The digital magazine of New York indie theater
Loading
Screwball
nytheatre.com review by Hieu Tran
August 15, 2005
A lot of people say it is harder to do comedy than drama. Some would go
further to say that it is especially hard to do “smart” comedy and make it work.
After having had a chance to see the comedy ScrewBall, I would like to
contend the opposite: that it is infinitely harder to do “dumb” comedy and make
it work. That is, to actually make such fare consistently funny. By “smart” and
“dumb” I could just as well mean high-brow and low-brow forms of comedy.

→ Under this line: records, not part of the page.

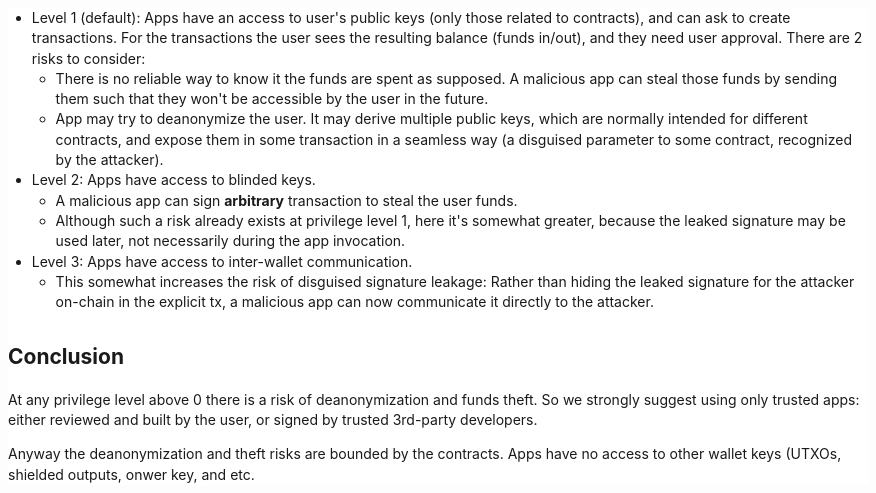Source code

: * Level 1 (default): Apps have an access to user's public keys (only those related to contracts), and can ask to create transactions. For the transactions the user sees the resulting balance (funds in/out), and they need user approval. There are 2 risks to consider:
  * There is no reliable way to know it the funds are spent as supposed. A malicious app can steal those funds by sending them such that they won't be accessible by the user in the future.
  * App may try to deanonymize the user. It may derive multiple public keys, which are normally intended for different contracts, and expose them in some transaction in a seamless way (a disguised parameter to some contract, recognized by the attacker).
* Level 2: Apps have access to blinded keys.
  * A malicious app can sign **arbitrary** transaction to steal the user funds.
  * Although such a risk already exists at privilege level 1, here it's somewhat greater, because the leaked signature may be used later, not necessarily during the app invocation.
* Level 3: Apps have access to inter-wallet communication.
  * This somewhat increases the risk of disguised signature leakage: Rather than hiding the leaked signature for the attacker on-chain in the explicit tx, a malicious app can now communicate it directly to the attacker.

## Conclusion
At any privilege level above 0 there is a risk of deanonymization and funds theft. So we strongly suggest using only trusted apps: either reviewed and built by the user, or signed by trusted 3rd-party developers.

Anyway the deanonymization and theft risks are bounded by the contracts. Apps have no access to other wallet keys (UTXOs, shielded outputs, onwer key, and etc.
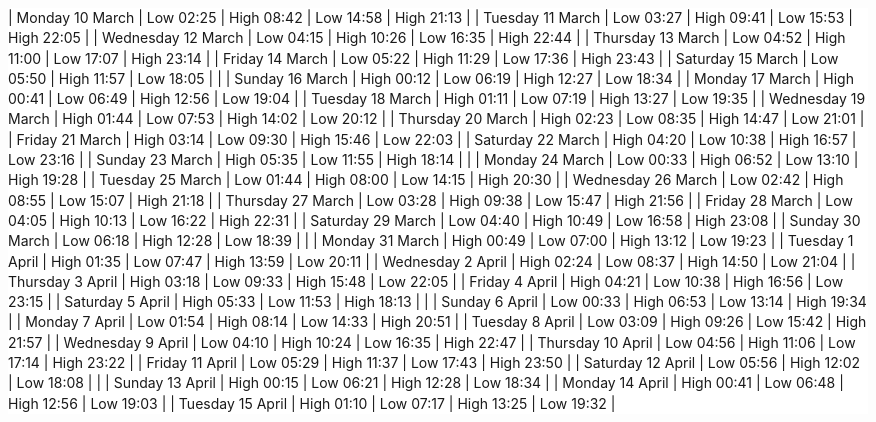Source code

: | Monday 10 March | Low 02:25 | High 08:42 | Low 14:58 | High 21:13 | 
| Tuesday 11 March | Low 03:27 | High 09:41 | Low 15:53 | High 22:05 | 
| Wednesday 12 March | Low 04:15 | High 10:26 | Low 16:35 | High 22:44 | 
| Thursday 13 March | Low 04:52 | High 11:00 | Low 17:07 | High 23:14 | 
| Friday 14 March | Low 05:22 | High 11:29 | Low 17:36 | High 23:43 | 
| Saturday 15 March | Low 05:50 | High 11:57 | Low 18:05 |  | 
| Sunday 16 March | High 00:12 | Low 06:19 | High 12:27 | Low 18:34 | 
| Monday 17 March | High 00:41 | Low 06:49 | High 12:56 | Low 19:04 | 
| Tuesday 18 March | High 01:11 | Low 07:19 | High 13:27 | Low 19:35 | 
| Wednesday 19 March | High 01:44 | Low 07:53 | High 14:02 | Low 20:12 | 
| Thursday 20 March | High 02:23 | Low 08:35 | High 14:47 | Low 21:01 | 
| Friday 21 March | High 03:14 | Low 09:30 | High 15:46 | Low 22:03 | 
| Saturday 22 March | High 04:20 | Low 10:38 | High 16:57 | Low 23:16 | 
| Sunday 23 March | High 05:35 | Low 11:55 | High 18:14 |  | 
| Monday 24 March | Low 00:33 | High 06:52 | Low 13:10 | High 19:28 | 
| Tuesday 25 March | Low 01:44 | High 08:00 | Low 14:15 | High 20:30 | 
| Wednesday 26 March | Low 02:42 | High 08:55 | Low 15:07 | High 21:18 | 
| Thursday 27 March | Low 03:28 | High 09:38 | Low 15:47 | High 21:56 | 
| Friday 28 March | Low 04:05 | High 10:13 | Low 16:22 | High 22:31 | 
| Saturday 29 March | Low 04:40 | High 10:49 | Low 16:58 | High 23:08 | 
| Sunday 30 March | Low 06:18 | High 12:28 | Low 18:39 |  | 
| Monday 31 March | High 00:49 | Low 07:00 | High 13:12 | Low 19:23 | 
| Tuesday 1 April | High 01:35 | Low 07:47 | High 13:59 | Low 20:11 | 
| Wednesday 2 April | High 02:24 | Low 08:37 | High 14:50 | Low 21:04 | 
| Thursday 3 April | High 03:18 | Low 09:33 | High 15:48 | Low 22:05 | 
| Friday 4 April | High 04:21 | Low 10:38 | High 16:56 | Low 23:15 | 
| Saturday 5 April | High 05:33 | Low 11:53 | High 18:13 |  | 
| Sunday 6 April | Low 00:33 | High 06:53 | Low 13:14 | High 19:34 | 
| Monday 7 April | Low 01:54 | High 08:14 | Low 14:33 | High 20:51 | 
| Tuesday 8 April | Low 03:09 | High 09:26 | Low 15:42 | High 21:57 | 
| Wednesday 9 April | Low 04:10 | High 10:24 | Low 16:35 | High 22:47 | 
| Thursday 10 April | Low 04:56 | High 11:06 | Low 17:14 | High 23:22 | 
| Friday 11 April | Low 05:29 | High 11:37 | Low 17:43 | High 23:50 | 
| Saturday 12 April | Low 05:56 | High 12:02 | Low 18:08 |  | 
| Sunday 13 April | High 00:15 | Low 06:21 | High 12:28 | Low 18:34 | 
| Monday 14 April | High 00:41 | Low 06:48 | High 12:56 | Low 19:03 | 
| Tuesday 15 April | High 01:10 | Low 07:17 | High 13:25 | Low 19:32 |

ScrewBall, written by Douglas McFerran and directed by Aaron Mullen, falls
decidedly into the latter category.Which is fine, if only they had managed to wring a fresh and hilarious
perspective out of the tired cliches of a nebbish mama’s boy, a macho
alpha-male, and the dubious vixen both men are intent on seducing. The story
begins when Clarence, the mama’s boy, played by Ben McGroarty with a manic
energy that never lets up through the course of the play, asks his studly
roommate Chuck (Sean-Micheal Longstreth) for advice on how to score with a hot
Ivy League chick from New England. Chuck sits Clarence down and doles out advice
that is supposed to pass as his worldly take on the art of seduction, but
amounts to little more than getting her drunk with champagne and taming her as
“a horse whisperer would to his horse.” What? On one level I suppose McFerran
and Mullen are trying to point out the absurdity of such simplistic male
psychology, but by the way the “male-speak” is written, and the way the actors
are directed to perform (in a hyper-stylized, emotive manner that is more
annoying than ingratiating), they have done very little to elevate their play
above the bland male machismo they are attempting to satirize.The second scene shows more promise, as Clarence meets his date Madeline,
played by Wynn Tu Hall with a mysterious air about her that sucks a little more
intrigue into proceedings. Her frank, self-confident comportment contrasts
nicely with Clarence’s manic (and this time drunken) declarations and
ramblings—as he does most of the drinking and she wisely abstains. Ben Duhl, as
their Russian waiter Boris, also offers a light touch to the scene, even if his
character—or rather characterization—is shaped mainly by a stereotype.The next night, with little explanation, Chuck goes on a date with Madeline.
By the necessity of plot he is much more successful in his seduction of Madeline
than Clarence—though we see or hear scant evidence of his smooth-talking ways on
the actual date. Madeline goes home with Chuck, and the next day, in the
roommates’ apartment, all hell—or rather plot-points—breaks loose. The
characters proceed to do things that are completely arbitrary and make little
sense (especially Madeline, whose air of intrigue is replaced by inexplicable
actions intended only to further the story), and a play that offered the promise
of a better second half succumbs to, well, its own low-brow intentions.